Was für mich auch sehr interessant ist, wie die Menschen in dieser Zeit gelebt haben. Was hat sie bewegt?
Tag allerseits,
dazu:
Hunger litt die Zivilbevölkerung während der Kriegszeit bis etwa Ende 1944 nicht; so erlebte ich es auch als kleiner Junge. Natürlich fehlte es an besonderen Lebensmitteln wie z.B. Südfrüchten und Reis. Insbesondere verschwanden bei Kriegsbeginn die sogenannten Importwaren (Kaffee, Kakao und natürlich alle exotischen Früchte) aus den Regalen; Fleisch und Molkereiprodukte waren knapp. Aber man kam durchaus über die Runden, zumal ab 1940 auch vom NS-Regime gezielt Lebensmittel in den besetzten Ländern requiriert wurden. Natürlich waren die Deutschen während des Krieges auch sehr einfallsreich. Jedes Fleckchen Erde wurde als Gartenland hergerichtet. Selbst Balkone und Fenstersimse waren mit Pflanzkübeln versehen, in denen man Tomaten und allerlei Gemüse anpflanzte. Eingeweckt wurde so ziemlich alles: vom Apfelmus, über Tomaten bis hin zu Bohnen. Selbst in noblen Wohngebieten der Städte wurden in den nun leeren Garagen (die PKWs waren ja beschlagnahmt worden) Hühner und Hasen gehalten. Erst ab 1942/43 entstand allmählich eine Verknappung der gängigen Lebensmittel. Das Jahr 1942 war ein kritisches Jahr hinsichtlich der Fettversorgung. Doch zu wirklich ernsthaften Ernährungsproblemen wie im Ersten Weltkrieg kommt es nicht.

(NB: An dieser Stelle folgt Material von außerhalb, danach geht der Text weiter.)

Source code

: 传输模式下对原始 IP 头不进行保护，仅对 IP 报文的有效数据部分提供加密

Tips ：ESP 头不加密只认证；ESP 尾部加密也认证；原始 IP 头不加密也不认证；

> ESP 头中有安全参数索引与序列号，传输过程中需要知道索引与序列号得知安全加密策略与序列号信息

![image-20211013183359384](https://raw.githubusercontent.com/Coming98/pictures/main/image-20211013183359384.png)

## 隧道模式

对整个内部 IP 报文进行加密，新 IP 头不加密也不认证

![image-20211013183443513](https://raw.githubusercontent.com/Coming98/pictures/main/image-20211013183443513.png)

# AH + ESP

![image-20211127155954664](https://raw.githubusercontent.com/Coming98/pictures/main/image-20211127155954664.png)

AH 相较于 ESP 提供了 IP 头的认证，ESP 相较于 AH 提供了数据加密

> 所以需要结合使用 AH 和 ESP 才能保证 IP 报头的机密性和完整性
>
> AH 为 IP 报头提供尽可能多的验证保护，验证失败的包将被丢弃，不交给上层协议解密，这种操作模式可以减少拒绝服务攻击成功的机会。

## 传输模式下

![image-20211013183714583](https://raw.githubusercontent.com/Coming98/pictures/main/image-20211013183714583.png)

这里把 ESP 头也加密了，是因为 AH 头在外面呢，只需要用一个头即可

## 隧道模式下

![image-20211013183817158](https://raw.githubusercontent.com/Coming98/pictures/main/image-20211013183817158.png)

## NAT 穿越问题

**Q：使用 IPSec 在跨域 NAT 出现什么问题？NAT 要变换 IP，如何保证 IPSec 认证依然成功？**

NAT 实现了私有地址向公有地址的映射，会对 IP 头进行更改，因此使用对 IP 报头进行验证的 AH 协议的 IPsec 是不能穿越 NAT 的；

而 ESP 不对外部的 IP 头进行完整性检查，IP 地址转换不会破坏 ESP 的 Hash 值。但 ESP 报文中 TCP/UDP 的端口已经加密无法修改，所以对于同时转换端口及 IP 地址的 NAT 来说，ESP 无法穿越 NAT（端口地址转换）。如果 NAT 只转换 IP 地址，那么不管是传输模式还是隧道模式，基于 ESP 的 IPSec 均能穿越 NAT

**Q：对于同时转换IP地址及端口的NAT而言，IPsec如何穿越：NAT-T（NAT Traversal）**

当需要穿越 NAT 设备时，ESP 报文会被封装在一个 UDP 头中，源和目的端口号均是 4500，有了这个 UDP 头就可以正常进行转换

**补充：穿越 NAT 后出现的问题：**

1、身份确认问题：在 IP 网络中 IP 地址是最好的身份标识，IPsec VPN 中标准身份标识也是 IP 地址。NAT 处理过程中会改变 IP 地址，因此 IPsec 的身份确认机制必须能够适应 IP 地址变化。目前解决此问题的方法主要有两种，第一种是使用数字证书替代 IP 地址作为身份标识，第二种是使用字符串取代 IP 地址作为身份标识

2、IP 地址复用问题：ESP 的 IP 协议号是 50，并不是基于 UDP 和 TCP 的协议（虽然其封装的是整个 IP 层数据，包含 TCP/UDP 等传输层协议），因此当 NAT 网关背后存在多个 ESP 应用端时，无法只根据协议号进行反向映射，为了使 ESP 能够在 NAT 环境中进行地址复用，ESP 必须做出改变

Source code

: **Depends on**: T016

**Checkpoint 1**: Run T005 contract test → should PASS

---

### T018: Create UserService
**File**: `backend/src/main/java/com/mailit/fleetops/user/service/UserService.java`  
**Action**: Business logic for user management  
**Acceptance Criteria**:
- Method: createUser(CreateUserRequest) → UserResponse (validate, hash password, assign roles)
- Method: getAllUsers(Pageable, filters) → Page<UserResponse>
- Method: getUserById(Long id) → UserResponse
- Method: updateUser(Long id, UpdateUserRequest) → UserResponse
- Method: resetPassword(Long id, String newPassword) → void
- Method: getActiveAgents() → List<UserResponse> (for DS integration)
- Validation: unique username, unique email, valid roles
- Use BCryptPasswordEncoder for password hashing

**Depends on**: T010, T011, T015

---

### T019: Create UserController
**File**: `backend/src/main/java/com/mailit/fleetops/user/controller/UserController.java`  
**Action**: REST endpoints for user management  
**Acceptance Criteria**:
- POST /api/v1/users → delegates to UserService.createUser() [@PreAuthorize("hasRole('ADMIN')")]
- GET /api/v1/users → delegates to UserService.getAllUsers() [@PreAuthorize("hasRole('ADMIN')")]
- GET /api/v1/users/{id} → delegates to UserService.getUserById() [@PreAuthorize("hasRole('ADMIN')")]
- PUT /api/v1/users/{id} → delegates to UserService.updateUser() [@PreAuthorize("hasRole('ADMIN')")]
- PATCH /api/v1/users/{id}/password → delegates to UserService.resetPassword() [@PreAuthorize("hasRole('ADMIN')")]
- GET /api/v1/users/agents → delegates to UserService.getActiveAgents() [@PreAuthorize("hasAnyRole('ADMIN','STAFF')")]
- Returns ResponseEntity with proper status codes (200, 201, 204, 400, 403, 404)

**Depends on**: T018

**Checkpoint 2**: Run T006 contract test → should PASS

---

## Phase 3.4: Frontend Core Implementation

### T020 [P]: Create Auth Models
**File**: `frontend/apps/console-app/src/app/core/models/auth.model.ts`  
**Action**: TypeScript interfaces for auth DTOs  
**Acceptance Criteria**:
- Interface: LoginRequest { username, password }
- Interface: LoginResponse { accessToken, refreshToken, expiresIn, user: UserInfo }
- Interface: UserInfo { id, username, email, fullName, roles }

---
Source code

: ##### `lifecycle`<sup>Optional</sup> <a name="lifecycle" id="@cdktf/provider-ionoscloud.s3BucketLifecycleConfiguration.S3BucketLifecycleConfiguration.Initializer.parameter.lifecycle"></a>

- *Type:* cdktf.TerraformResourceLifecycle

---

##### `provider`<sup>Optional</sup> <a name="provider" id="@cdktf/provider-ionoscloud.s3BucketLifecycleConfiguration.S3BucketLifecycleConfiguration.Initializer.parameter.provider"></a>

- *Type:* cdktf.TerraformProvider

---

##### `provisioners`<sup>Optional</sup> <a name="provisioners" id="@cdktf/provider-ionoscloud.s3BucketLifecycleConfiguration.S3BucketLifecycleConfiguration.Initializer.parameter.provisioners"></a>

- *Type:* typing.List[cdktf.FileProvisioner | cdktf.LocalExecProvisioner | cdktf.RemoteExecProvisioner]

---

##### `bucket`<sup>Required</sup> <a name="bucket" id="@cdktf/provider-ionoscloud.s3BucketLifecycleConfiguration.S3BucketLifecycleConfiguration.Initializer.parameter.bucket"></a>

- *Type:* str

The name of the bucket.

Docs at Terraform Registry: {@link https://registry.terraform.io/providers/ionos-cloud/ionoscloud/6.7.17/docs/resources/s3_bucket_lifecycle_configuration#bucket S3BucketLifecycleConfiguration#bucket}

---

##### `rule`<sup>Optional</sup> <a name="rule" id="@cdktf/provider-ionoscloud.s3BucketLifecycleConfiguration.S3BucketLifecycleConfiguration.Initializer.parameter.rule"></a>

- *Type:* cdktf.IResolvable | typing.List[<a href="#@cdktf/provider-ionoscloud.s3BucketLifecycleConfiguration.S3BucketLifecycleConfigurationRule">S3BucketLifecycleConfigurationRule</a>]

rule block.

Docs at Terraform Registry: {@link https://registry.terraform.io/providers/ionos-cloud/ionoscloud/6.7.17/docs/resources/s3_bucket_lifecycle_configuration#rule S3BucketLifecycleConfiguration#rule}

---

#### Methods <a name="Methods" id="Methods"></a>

Im Laufe der Kriegszeit wurden im Nahrungsmittelbereich vielfach Ersatz- und Zusatzstoffe eingeführt (Malzkaffee, Kunsthonig, Tartex-Brotaufstrich, Zichorie usw.). Typisch für die damalige Zeit waren die sog. "Kriegsrezepte". Man bereitete z. B. aus Kartoffelteig durchaus gut schmeckende Süßspeisen wie Apfelstrudel und ähnliche Gerichte. Über Tageszeitungen und Illustrierte wurden während der Kriegszeit ständig "Kriegsrezepte" in Umlauf gebracht. Dabei ging es nicht nur um das übliche Essen, sondern auch um Brotaufstriche, die man aus Zuckerrüben bereiten konnte und Beschreibungen, wie man aus Knochen, Pottasche und anderen Grundstoffen Kernseife herstellen konnte.
Zwangsläufig kam es während der Kriegsjahre auch zu einer Verknappung der Heizmittel (Holz, Kohle, auch teilweise Gas und Strom) und deshalb führte man wieder die sogenannten Kochkisten ein. Das waren gut isolierte Behälter, in denen gekochte Gerichte in Töpfen warm bzw. im Garzustand gehalten werden konnten. Während der letzten Kriegsjahre gab es dann sonderbare "Ersatzheizstoffe", nämlich gepresste Briketts aus Kohlenstaub, denen Ton beigemischt war. Solche Heizstoffe erzeugten natürlich wenig Wärme, aber man konnte über mehrere Stunden Öfen in Betrieb halten, vor allem wenn man diese Briketts noch mit Zeitungspapier umwickelte. In den letzten Kriegsjahren wurden die Heizmittel (Kohle, Holz) immer knapper und deshalb begann man damals in den Wäldern verwertbares Holz zu suchen. Bei Kriegsende und danach bis zur Währungsreform vermittelten die Wälder einen total "aufgeräumten" Eindruck, weil jedes Stückchen Holz aufgelesen wurde. Sogar Tannenzapfen wurden eingesammelt, getrocknet und dann als Heizmittel verwendet.
Die eigentlichen Hungerjahre begannen in den letzten Kriegsmonaten und endeten anfangs 1948.
Erst im Februar 1945 bricht die deutsche Ernährungswirtschaft zusammen; die letzten Lebensmittelmarken enthalten keine Mengenangaben mehr (siehe "100 Jahre Edeka", Seite 40, Erscheinungsjahr 2007).